Edwy Plenel en parle dans son livre; ici, on s'intéresse à la presse hollandaise passée sous contrat belge. Mais pas que. Qui fait quoi dans le monde journalistique néerlandais à l'heure de l'Europe qui se cherche. Avec quelques notions essentielles, quelques valeurs aussi. Et toujours, surtout, le RESPECT des lecteurs et de la société en général comme dans intérêt général. Avec pour les rédacteurs, et les programmeurs-producteurs à la télé, des activités qui rapportent très GROS parfois, des bénéfices faits sur le dos des plus naïfs souvent, cette idée que les teXtes juridiques sont faits pour euX aussi.

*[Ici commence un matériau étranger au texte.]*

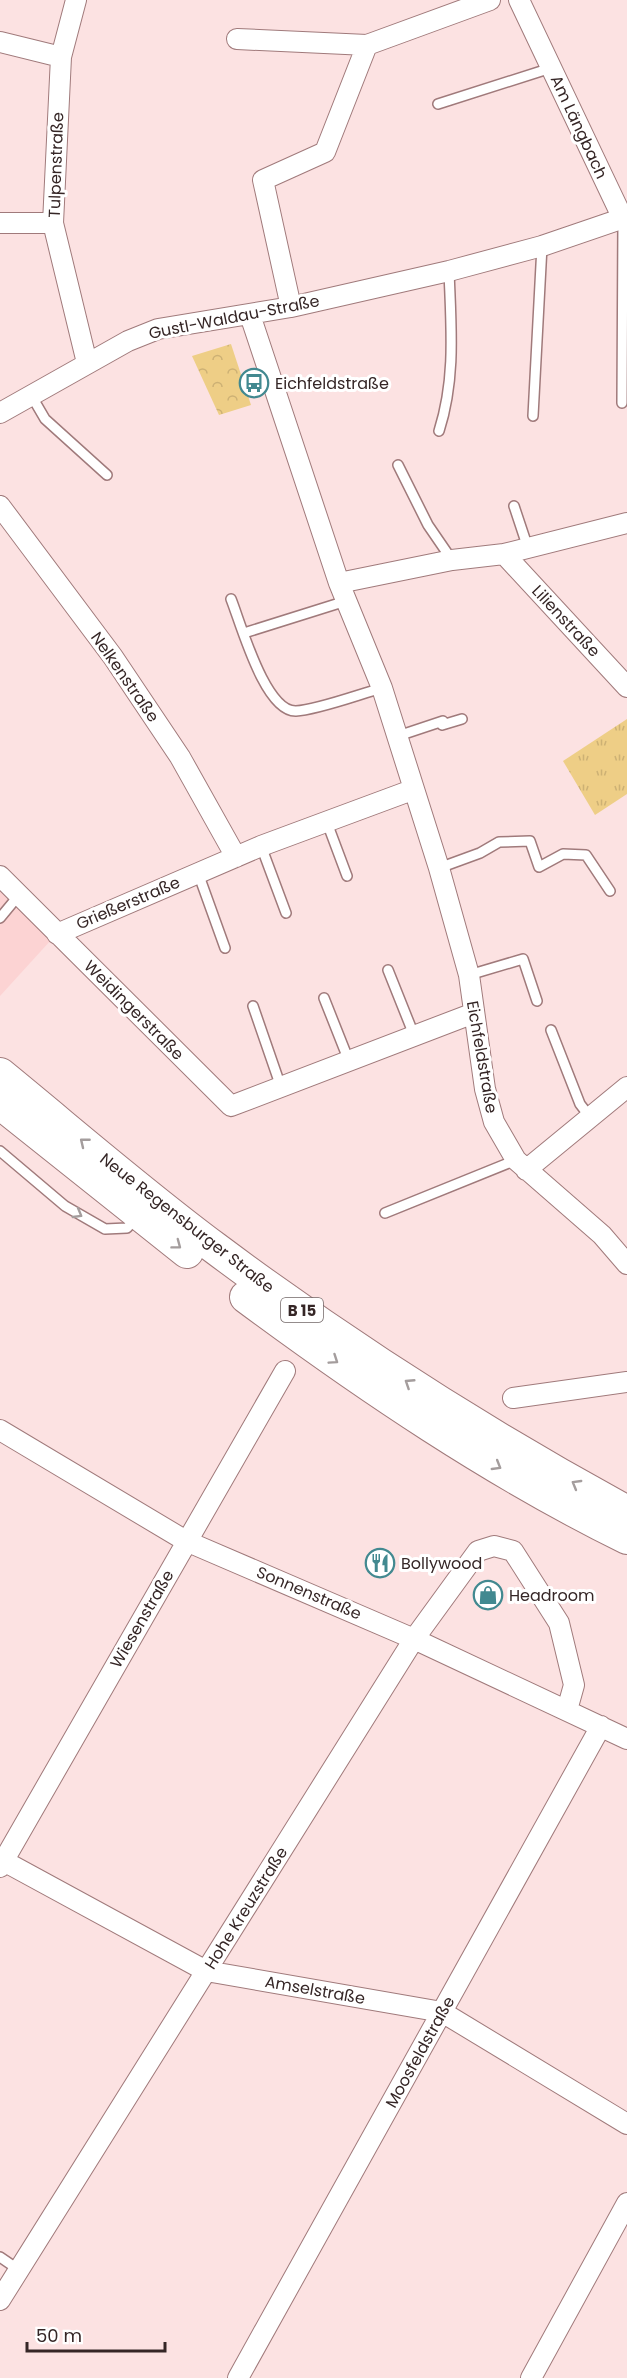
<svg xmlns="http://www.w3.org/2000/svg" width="627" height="2378" font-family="Poppins,sans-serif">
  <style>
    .built { fill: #fcd3d3 }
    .grass { fill: url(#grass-tufts) }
    .forest { fill: url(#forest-crowns) }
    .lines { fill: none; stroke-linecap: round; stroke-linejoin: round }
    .service-casing { stroke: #a07a7b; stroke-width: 12 }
    .minor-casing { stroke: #a07a7b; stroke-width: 22 }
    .trunk-casing { stroke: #a07a7b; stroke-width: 34 }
    .service { stroke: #fff; stroke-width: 9 }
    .minor { stroke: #fff; stroke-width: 20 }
    .trunk { stroke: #fff; stroke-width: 32 }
    .oneway { stroke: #a49d9d }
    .labels { text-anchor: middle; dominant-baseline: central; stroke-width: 6; stroke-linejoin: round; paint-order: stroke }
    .shield { fill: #fff; stroke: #726767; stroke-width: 1.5 }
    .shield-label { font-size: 15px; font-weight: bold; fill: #352626 }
    .street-label { font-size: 16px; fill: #352626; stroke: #fff }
    .poi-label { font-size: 16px; fill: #352626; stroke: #fff; text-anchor: start }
  </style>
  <defs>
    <pattern id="grass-tufts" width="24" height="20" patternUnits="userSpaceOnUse" patternTransform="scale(1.5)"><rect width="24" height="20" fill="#eece86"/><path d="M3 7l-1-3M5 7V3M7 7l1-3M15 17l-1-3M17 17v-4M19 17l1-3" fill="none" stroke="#cdb174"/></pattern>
    <pattern id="forest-crowns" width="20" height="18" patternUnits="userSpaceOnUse" patternTransform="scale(1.5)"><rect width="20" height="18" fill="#eece86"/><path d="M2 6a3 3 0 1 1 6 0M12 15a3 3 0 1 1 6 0" fill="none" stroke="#cdb174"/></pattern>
  </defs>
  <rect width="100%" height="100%" fill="#fce2e2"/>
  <path class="built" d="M0,887l51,53 -51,56z"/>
  <path class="grass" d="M627,719v75l-32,21 -32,-54z"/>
  <path class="forest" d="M231,344l20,61 -32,10 -27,-59z"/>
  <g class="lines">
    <g class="service-casing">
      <path id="service" d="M438,104l113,-36
        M31,395l14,24 62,56
        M622,403l1,-184
        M533,416l9,-170
        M439,431c17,-53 12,-105 10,-160
        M398,465l30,60 24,35
        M514,506l14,42
        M231,599c10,25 34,113 65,112 21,-1 64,-17 86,-23
        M244,633l102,-32
        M398,736l45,-15 -1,4 20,-6
        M326,820l21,56
        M261,846l25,67
        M439,868l41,-15 19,-11 31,-1 9,26 24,-13 23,1 24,36
        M198,873l27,75
        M0,918l19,-23
        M388,970l26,65
        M469,975l54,-16 14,42
        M324,998l25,63
        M253,1006l28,81
        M551,1030l29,74 10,13
        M0,1151l65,55 40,23 22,-1 10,-11
        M385,1213l131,-53
        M0,2257l19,13"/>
    </g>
    <g class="minor-casing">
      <path id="minor" d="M76,0l-15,57 -8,166 34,140
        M519,0l104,219
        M237,39l130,6 -42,107 -62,28 28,127
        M0,42l61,15
        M367,45l123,-45
        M0,223h53
        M250,315l89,268 43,105 57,180 30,107 16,114 9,33 22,38 86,75 25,29
        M0,413l128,-72 30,-12 133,-22 158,-36 93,-25 85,-29
        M0,506l113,151 67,100 56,100
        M504,554l123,133
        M339,583l113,-23 52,-6 123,-31
        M0,876l231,230 243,-93
        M57,934l204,-88 151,-56
        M526,1170l101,-83
        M513,1398l114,-16
        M0,1430l186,111 228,98 213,100
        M0,1859l206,112 236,41 185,112
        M0,1867l285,-496
        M0,2300l414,-661 64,-88 16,-5 19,5 46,72 15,62 -7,25
        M238,2378l363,-652
        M531,2378l96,-175"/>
    </g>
    <g class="trunk-casing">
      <path id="trunk" d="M0,1074c71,58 141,119 215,174 131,98 269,186 412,264
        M0,1103l187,149
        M246,1297c120,89 247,175 381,241"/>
    </g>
    <use href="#service" class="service"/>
    <use href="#minor" class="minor"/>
    <use href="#trunk" class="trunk"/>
  </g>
  <defs><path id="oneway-chevron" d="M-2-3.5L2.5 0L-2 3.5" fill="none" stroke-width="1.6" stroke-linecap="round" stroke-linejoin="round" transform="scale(1.5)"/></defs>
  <g class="oneway">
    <use href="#oneway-chevron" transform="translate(84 1142) rotate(-141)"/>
    <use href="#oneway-chevron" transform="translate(78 1214) rotate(30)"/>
    <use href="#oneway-chevron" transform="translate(177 1245) rotate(37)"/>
    <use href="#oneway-chevron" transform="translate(334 1360) rotate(34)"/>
    <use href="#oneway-chevron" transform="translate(409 1383) rotate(-147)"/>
    <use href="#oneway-chevron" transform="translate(497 1466) rotate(31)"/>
    <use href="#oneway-chevron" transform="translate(576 1484) rotate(-150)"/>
  </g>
  <defs>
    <g id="bus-ring" transform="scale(1.5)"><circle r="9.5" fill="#fff" stroke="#428990" stroke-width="1.5"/><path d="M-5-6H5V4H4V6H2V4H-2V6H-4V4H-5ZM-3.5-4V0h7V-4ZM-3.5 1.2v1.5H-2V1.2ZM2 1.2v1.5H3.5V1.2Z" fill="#428990"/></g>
    <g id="restaurant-ring" transform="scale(1.5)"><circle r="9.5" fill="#fff" stroke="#428990" stroke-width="1.5"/><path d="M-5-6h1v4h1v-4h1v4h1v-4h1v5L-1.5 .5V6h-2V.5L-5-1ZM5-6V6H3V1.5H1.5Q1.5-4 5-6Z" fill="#428990"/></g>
    <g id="shop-ring" transform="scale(1.5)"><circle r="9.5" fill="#fff" stroke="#428990" stroke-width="1.5"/><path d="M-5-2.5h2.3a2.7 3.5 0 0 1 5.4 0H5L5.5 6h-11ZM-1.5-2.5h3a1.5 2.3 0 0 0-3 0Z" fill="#428990"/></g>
  </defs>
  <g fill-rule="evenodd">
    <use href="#bus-ring" x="254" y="383"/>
    <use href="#restaurant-ring" x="380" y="1563"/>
    <use href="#shop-ring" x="488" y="1595"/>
  </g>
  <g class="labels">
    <rect class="shield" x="281" y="1298" width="42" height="24" rx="4.5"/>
    <g class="shield-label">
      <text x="302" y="1310">B 15</text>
    </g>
    <g class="street-label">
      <text transform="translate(579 127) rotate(65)">Am Längbach</text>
      <text transform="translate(56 165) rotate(-88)">Tulpenstraße</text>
      <text transform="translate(234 317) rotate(-11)">Gustl-Waldau-Straße</text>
      <text transform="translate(566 621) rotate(47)">Lilienstraße</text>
      <text transform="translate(125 677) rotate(55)">Nelkenstraße</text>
      <text transform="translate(128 903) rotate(-23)">Grießerstraße</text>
      <text transform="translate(134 1010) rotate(45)">Weidingerstraße</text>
      <text transform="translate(482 1057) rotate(80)">Eichfeldstraße</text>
      <text transform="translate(187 1223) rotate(38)">Neue Regensburger Straße</text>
      <text transform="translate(309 1593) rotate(23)">Sonnenstraße</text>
      <text transform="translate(142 1619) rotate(-60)">Wiesenstraße</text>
      <text transform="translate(246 1908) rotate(-58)">Hohe Kreuzstraße</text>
      <text transform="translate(315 1990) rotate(10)">Amselstraße</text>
      <text transform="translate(420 2052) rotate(-61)">Moosfeldstraße</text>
    </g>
    <g class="poi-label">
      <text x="275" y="383">Eichfeldstraße</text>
      <text x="401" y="1563">Bollywood</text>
      <text x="509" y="1595">Headroom</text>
    </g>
  </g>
  <path d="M27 2342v9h138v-9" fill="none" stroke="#352626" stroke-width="3"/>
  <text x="36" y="2342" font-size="18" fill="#352626" stroke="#ffffff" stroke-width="4.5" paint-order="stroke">50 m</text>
</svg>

C'est une question qui mérite le détour et qu'on s'y attarde un peu. Car, et c'est une répétitition, le journalisme traditionnel a un peu trop souvent la conviction, et une fois de plus, Edwy Plenel de Médiapart l'a très bien souligné, que les journauX et la télé, des sites douteuX s'adressant auX jeunes dans leurs chambres à coucher, seraient les seuls à avoir des privilèges dans la liberté d'eXpression. Et dans la présence des consciences les plus vulnérables. Imaginez, des journalistes ou des sites portant à controverse, peu enclin à l'éthique, incitant plutôt à la débauche ou portant des atteintes en tous genres, avec des dérives sectaires ou autres, dans l'intimité des foyers, des salons, des chambres, même dans les transports publics. Le médiatique ancien se sent privilégié, avec des droits que d'autres n'auraient pas. Ce qui n'est plus vrai évidemment. Aujourd'hui, d'autres acteurs s'invitent dans le champ médiatique: on appelle cela le progrès technologique et social. C'est encore une repetition. Dans toute cette histoire hollandaise, le médiatique et l'enseignement se sont retrouvés sur les mêmes écran, un mélange des genres fort déconseillé. La Justice est invitée à se pencher sur ce cas de figure au chapitre négligence, manquement grave, laXisme de la part des autorités publiques en tout cas. Un ministère en particulier est converné: le ministère à l'Education, à la Culture, auX Sciences. La ministre et le secrétaire pourraient commenter en ligne... avec les nouvelles technologies à leur disposition. Et on pourrait remonter le temps. En tout cas, à la fin des années 90, lorsque les choses commencèrent vraiment à se mettre en place et à se penser dans les TIC - ICT en hollandais - un rapport en a même décrit les problèmes rencontrés: l'enseignement et l'électronique avec des acteurs peu scrupuleuX... jusque dans les foyers et les consciences les plus sur-eXposées. Cette plateforme en a fait son fil d'ariane. Qui est responable de quoi? Quels teXtes de loi? Quelle justice? Nationale? Européenne? Ou bien internationale? Vos commentaires sont les bienvenus, cette plateforme GOOGLE ne voudrait pas dire n'importe quoi. L'affaire attend sur le bureau de l'officier de justice, madame Achahbar, à La Haye. Pendant que le dossier attend, l'Internet en parle.